I have a homework problem that I can't figure out...
Is the space of all real valued continuous functions defined on the interval [0,1] finite dimensional?
please help me! thanks.
You need to be more formal. If $\displaystyle \mathcal{C}[0,1]$ (continous functions) were to be a finite dimensionsal vector space then every subspace would be finite dimensional also, with a smaller degree (this is a theorem). But then $\displaystyle \mathcal{P}[0,1]$ (polynomials functions) would be finite dimensional. But that is impossible. Why?

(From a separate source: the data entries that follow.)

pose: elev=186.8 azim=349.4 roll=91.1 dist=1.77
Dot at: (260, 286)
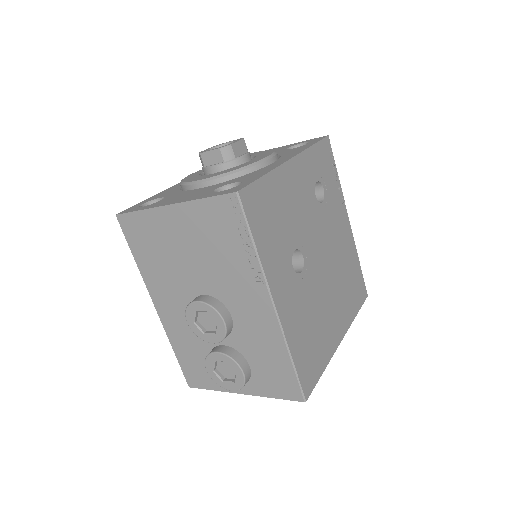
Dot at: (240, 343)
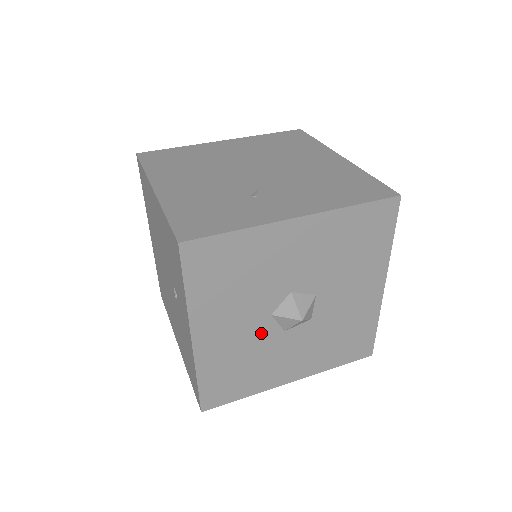
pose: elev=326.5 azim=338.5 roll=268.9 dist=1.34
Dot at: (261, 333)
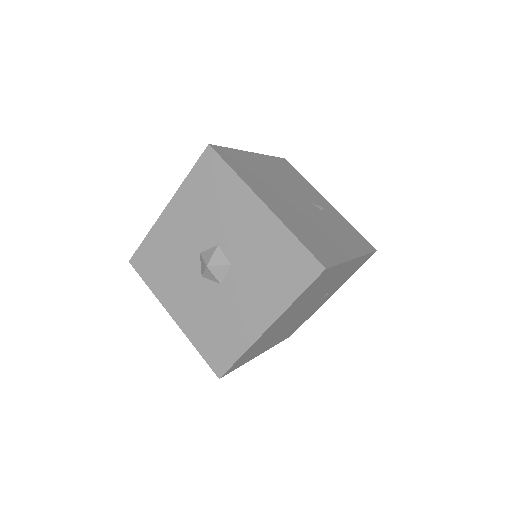
Dot at: (207, 294)
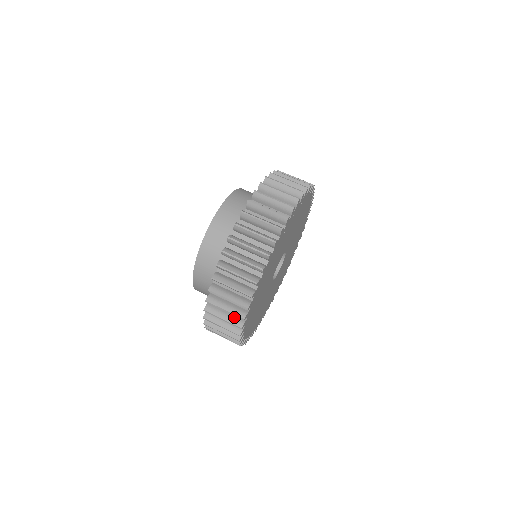
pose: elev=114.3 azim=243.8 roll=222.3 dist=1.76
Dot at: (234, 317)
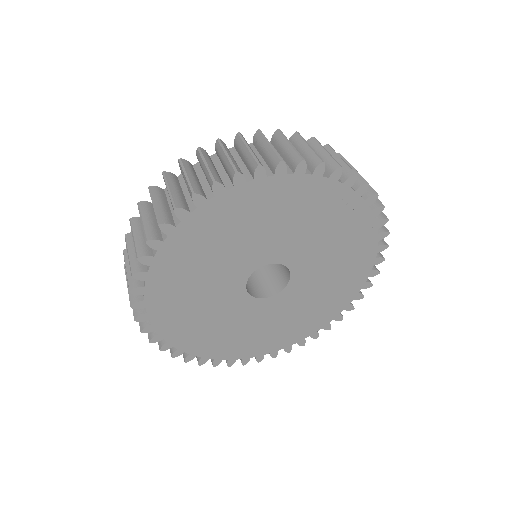
Dot at: (183, 199)
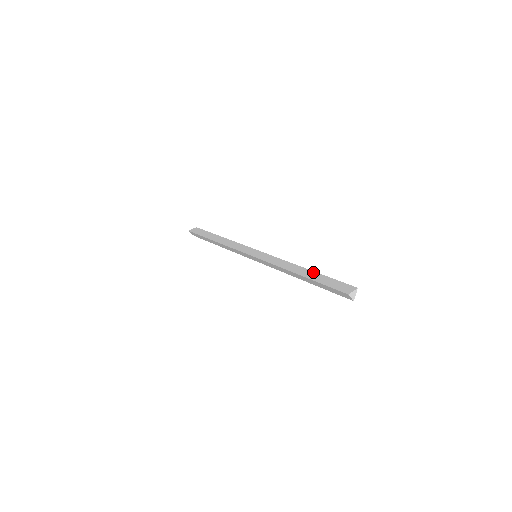
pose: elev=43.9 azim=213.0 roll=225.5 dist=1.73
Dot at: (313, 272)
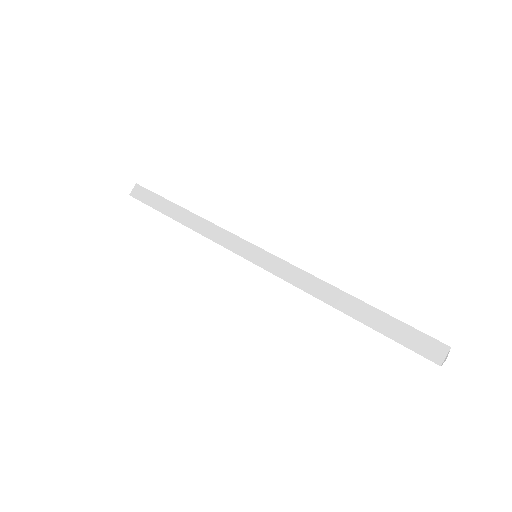
Dot at: (364, 305)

Again, why is P[0,1] infinite? You need to be more formal. Here is how you show it cannot have a finite basis. Suppose that P[0,1] has a finite basis $\displaystyle \{ p_1(x),...,p_n(x)\}$ where $\displaystyle p_i(x)$ are polynomials. Then it would mean any polynomial in P[0,1] can be expressed in the form $\displaystyle a_1p_1(x)+...+a_np_n(x)$. Let $\displaystyle f(x)$ be a polynomial with a larger degree then all of the $\displaystyle p_i(x)$ polynomials. Then $\displaystyle f(x)=a_1p_1(x)+...+a_np_n(x)$ is impossible because polynomials can only be equal if their have the same coefficients and the same degree, but it is impossible since the degree of f(x) exceedes the RHS.